= Problem statement =
Pictures are to be omitted; everything else in the data must be transcribed exactly.

BEGIN Available data

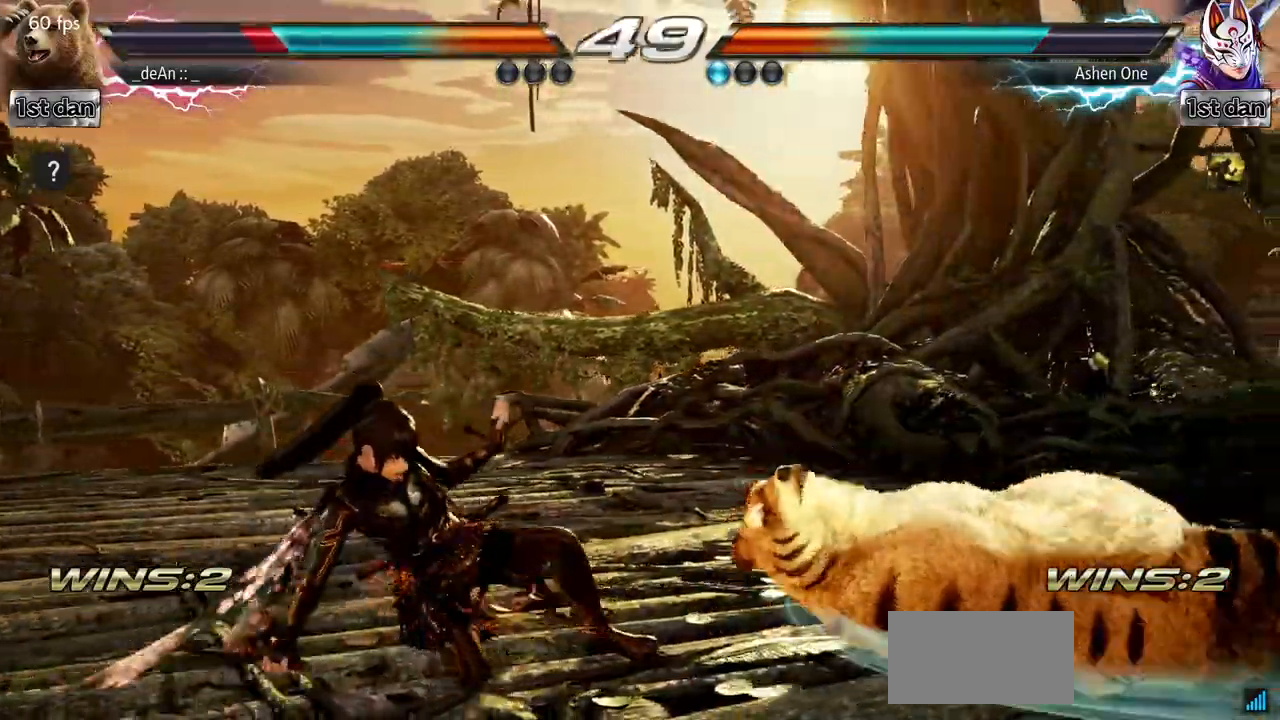
{"buttons": ["TRIANGLE"], "left_stick": "center", "events": [[367, "SQUARE", "down"], [367, "TRIANGLE", "down"], [500, "SQUARE", "up"]]}
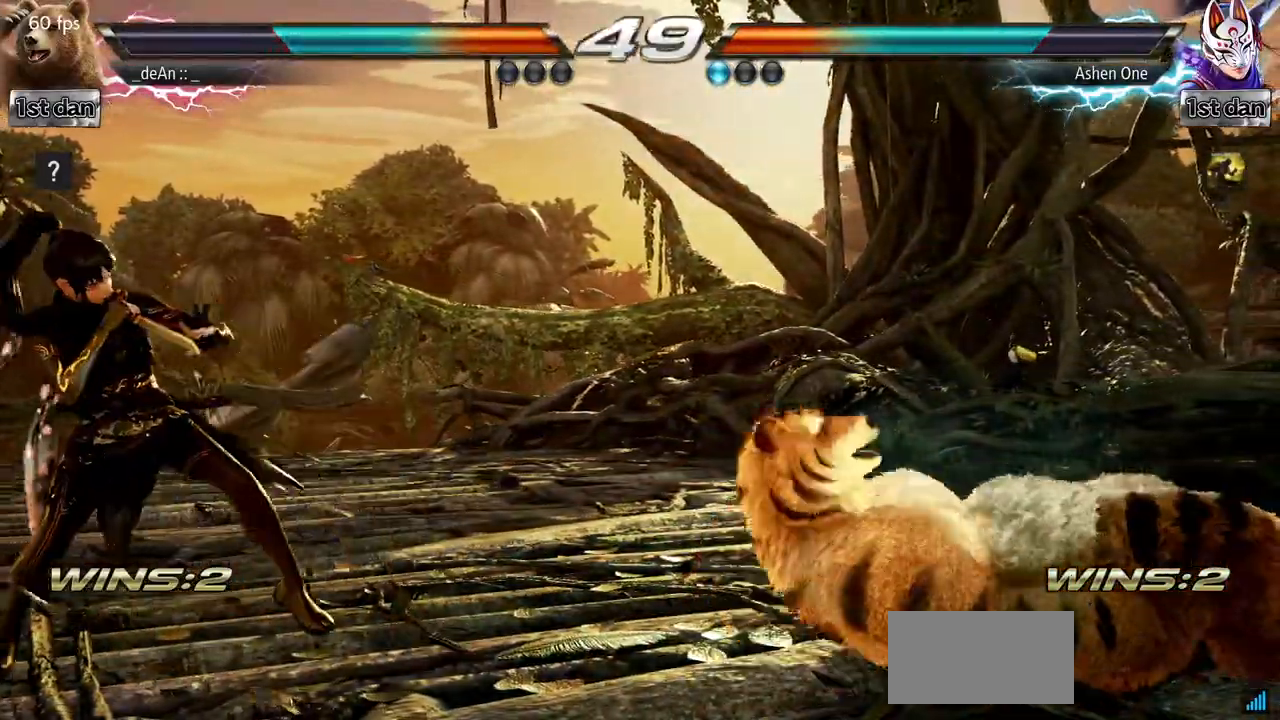
{"buttons": [], "left_stick": "center", "events": [[17, "TRIANGLE", "up"]]}
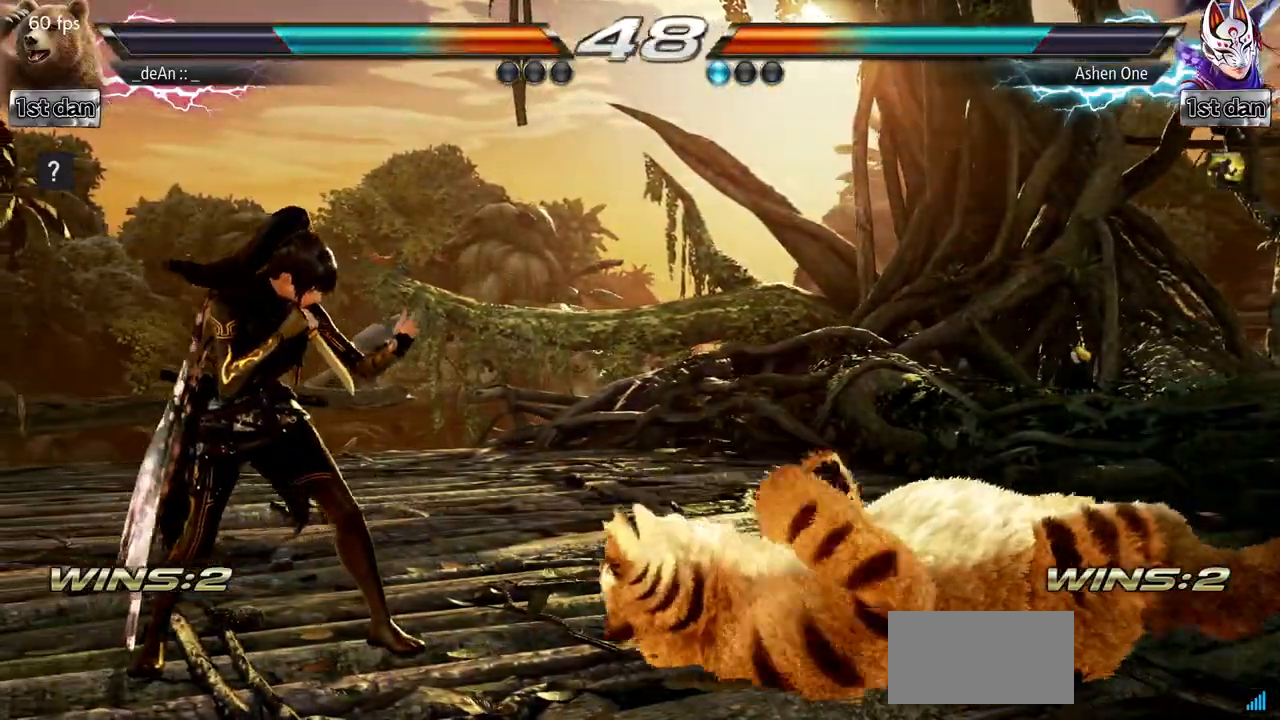
{"buttons": [], "left_stick": "center", "events": [[200, "SQUARE", "down"], [200, "TRIANGLE", "down"], [383, "SQUARE", "up"], [383, "TRIANGLE", "up"]]}
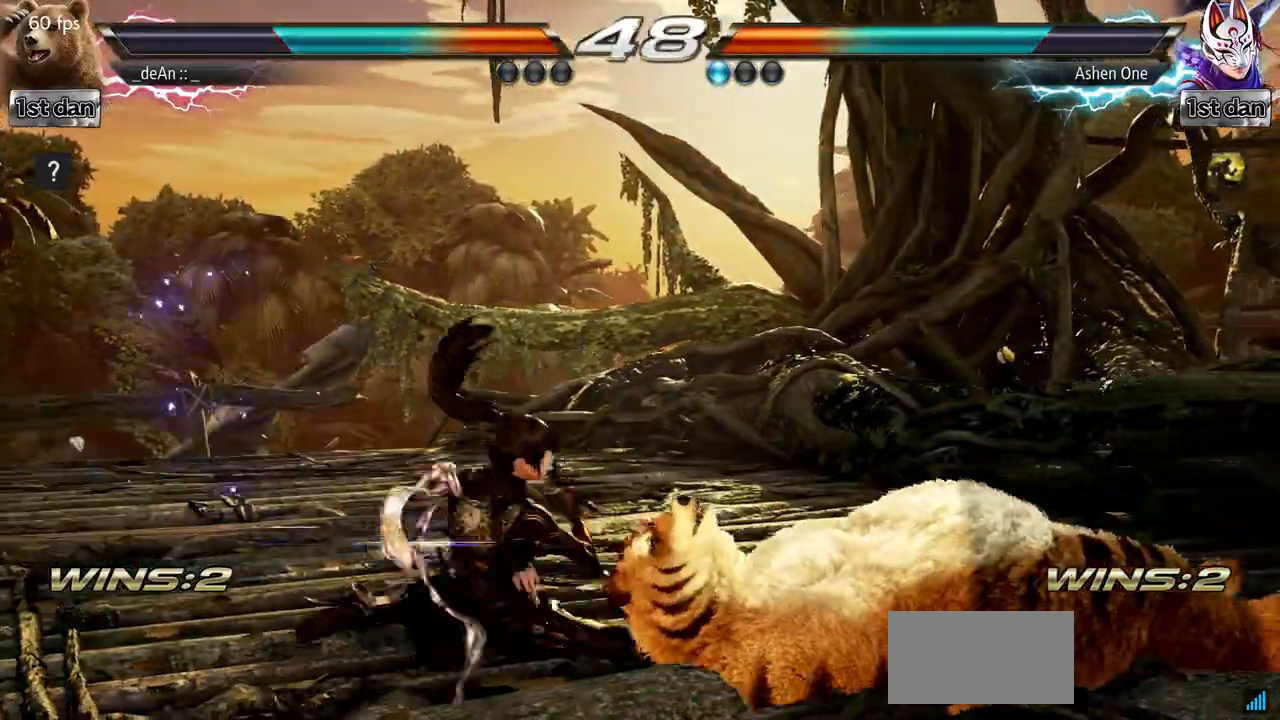
{"buttons": [], "left_stick": "center", "events": []}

END Available data

= Answer to the exercise =
{"buttons": ["TRIANGLE"], "left_stick": "center", "events": [[367, "SQUARE", "down"], [367, "TRIANGLE", "down"], [500, "SQUARE", "up"]]}
{"buttons": [], "left_stick": "center", "events": [[17, "TRIANGLE", "up"]]}
{"buttons": [], "left_stick": "center", "events": [[200, "SQUARE", "down"], [200, "TRIANGLE", "down"], [383, "SQUARE", "up"], [383, "TRIANGLE", "up"]]}
{"buttons": [], "left_stick": "center", "events": []}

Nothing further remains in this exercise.